== Segment start ==

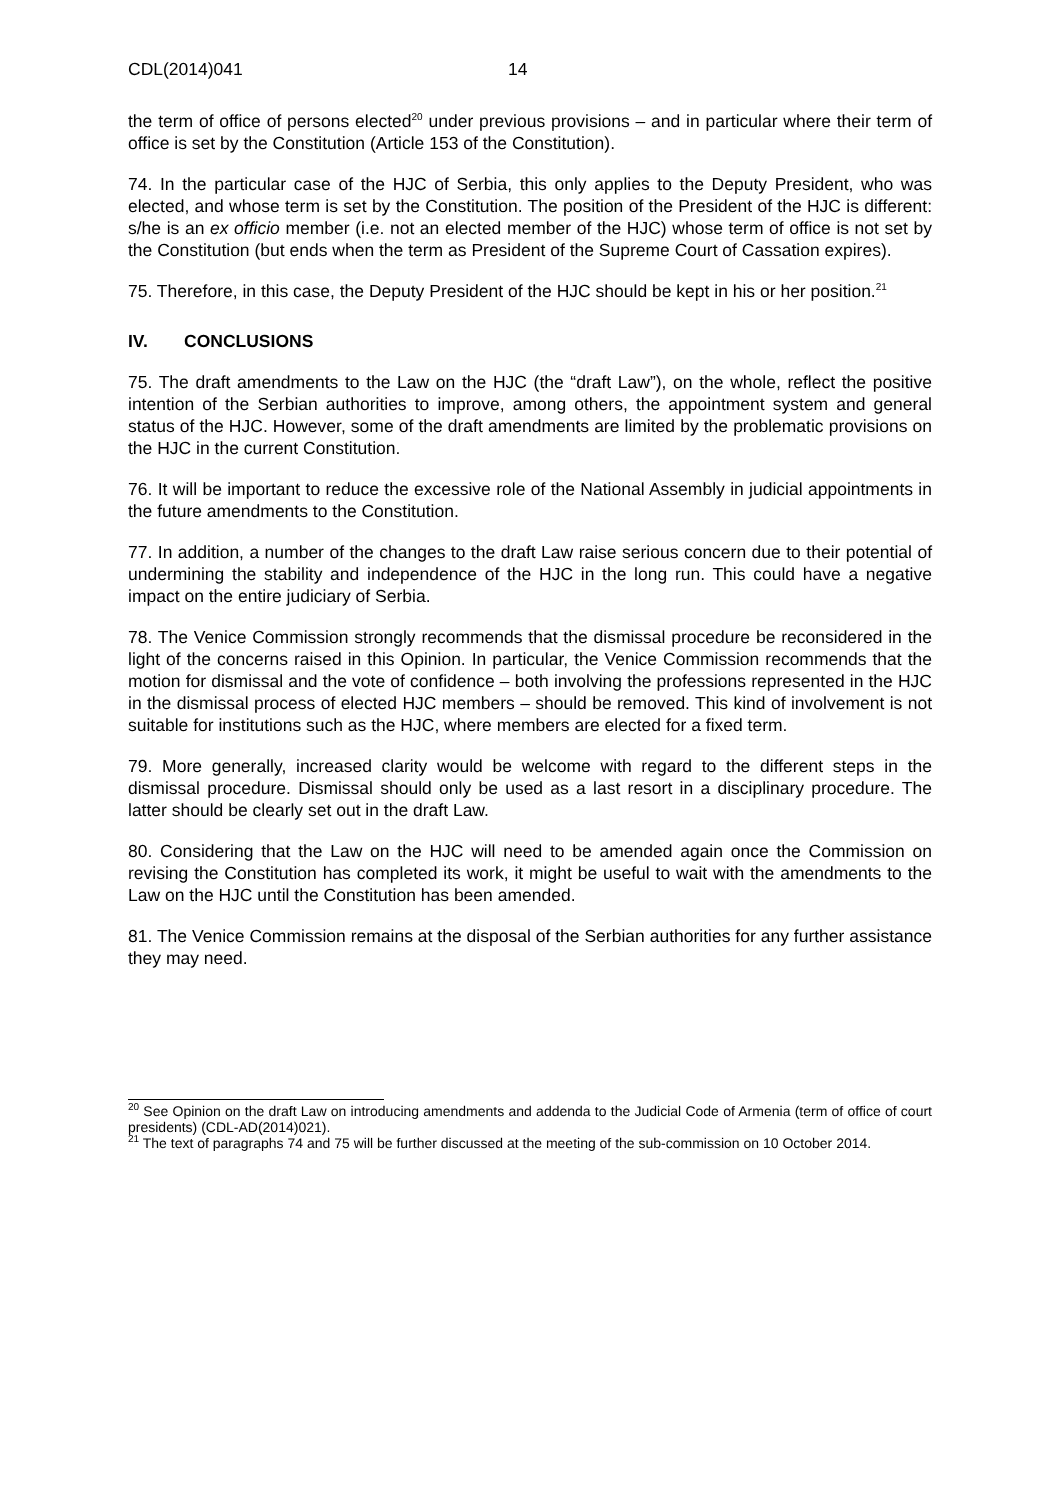CDL(2014)041 14
the term of office of persons elected<sup>20</sup> under previous provisions – and in particular where their term of office is set by the Constitution (Article 153 of the Constitution).
74. In the particular case of the HJC of Serbia, this only applies to the Deputy President, who was elected, and whose term is set by the Constitution. The position of the President of the HJC is different: s/he is an ex officio member (i.e. not an elected member of the HJC) whose term of office is not set by the Constitution (but ends when the term as President of the Supreme Court of Cassation expires).
75. Therefore, in this case, the Deputy President of the HJC should be kept in his or her position.<sup>21</sup>
IV. CONCLUSIONS
75. The draft amendments to the Law on the HJC (the “draft Law”), on the whole, reflect the positive intention of the Serbian authorities to improve, among others, the appointment system and general status of the HJC. However, some of the draft amendments are limited by the problematic provisions on the HJC in the current Constitution.
76. It will be important to reduce the excessive role of the National Assembly in judicial appointments in the future amendments to the Constitution.
77. In addition, a number of the changes to the draft Law raise serious concern due to their potential of undermining the stability and independence of the HJC in the long run. This could have a negative impact on the entire judiciary of Serbia.
78. The Venice Commission strongly recommends that the dismissal procedure be reconsidered in the light of the concerns raised in this Opinion. In particular, the Venice Commission recommends that the motion for dismissal and the vote of confidence – both involving the professions represented in the HJC in the dismissal process of elected HJC members – should be removed. This kind of involvement is not suitable for institutions such as the HJC, where members are elected for a fixed term.
79. More generally, increased clarity would be welcome with regard to the different steps in the dismissal procedure. Dismissal should only be used as a last resort in a disciplinary procedure. The latter should be clearly set out in the draft Law.
80. Considering that the Law on the HJC will need to be amended again once the Commission on revising the Constitution has completed its work, it might be useful to wait with the amendments to the Law on the HJC until the Constitution has been amended.
81. The Venice Commission remains at the disposal of the Serbian authorities for any further assistance they may need.
<sup>20</sup> See Opinion on the draft Law on introducing amendments and addenda to the Judicial Code of Armenia (term of office of court presidents) (CDL-AD(2014)021).
<sup>21</sup> The text of paragraphs 74 and 75 will be further discussed at the meeting of the sub-commission on 10 October 2014.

== Segment end ==

__What the exercise asks__. Exactly the lines from the one with "78. The Venice" through the final line of the entries are to be returned, both ends included.

__Reply__.
78. The Venice Commission strongly recommends that the dismissal procedure be reconsidered in the light of the concerns raised in this Opinion. In particular, the Venice Commission recommends that the motion for dismissal and the vote of confidence – both involving the professions represented in the HJC in the dismissal process of elected HJC members – should be removed. This kind of involvement is not suitable for institutions such as the HJC, where members are elected for a fixed term.
79. More generally, increased clarity would be welcome with regard to the different steps in the dismissal procedure. Dismissal should only be used as a last resort in a disciplinary procedure. The latter should be clearly set out in the draft Law.
80. Considering that the Law on the HJC will need to be amended again once the Commission on revising the Constitution has completed its work, it might be useful to wait with the amendments to the Law on the HJC until the Constitution has been amended.
81. The Venice Commission remains at the disposal of the Serbian authorities for any further assistance they may need.
<sup>20</sup> See Opinion on the draft Law on introducing amendments and addenda to the Judicial Code of Armenia (term of office of court presidents) (CDL-AD(2014)021).
<sup>21</sup> The text of paragraphs 74 and 75 will be further discussed at the meeting of the sub-commission on 10 October 2014.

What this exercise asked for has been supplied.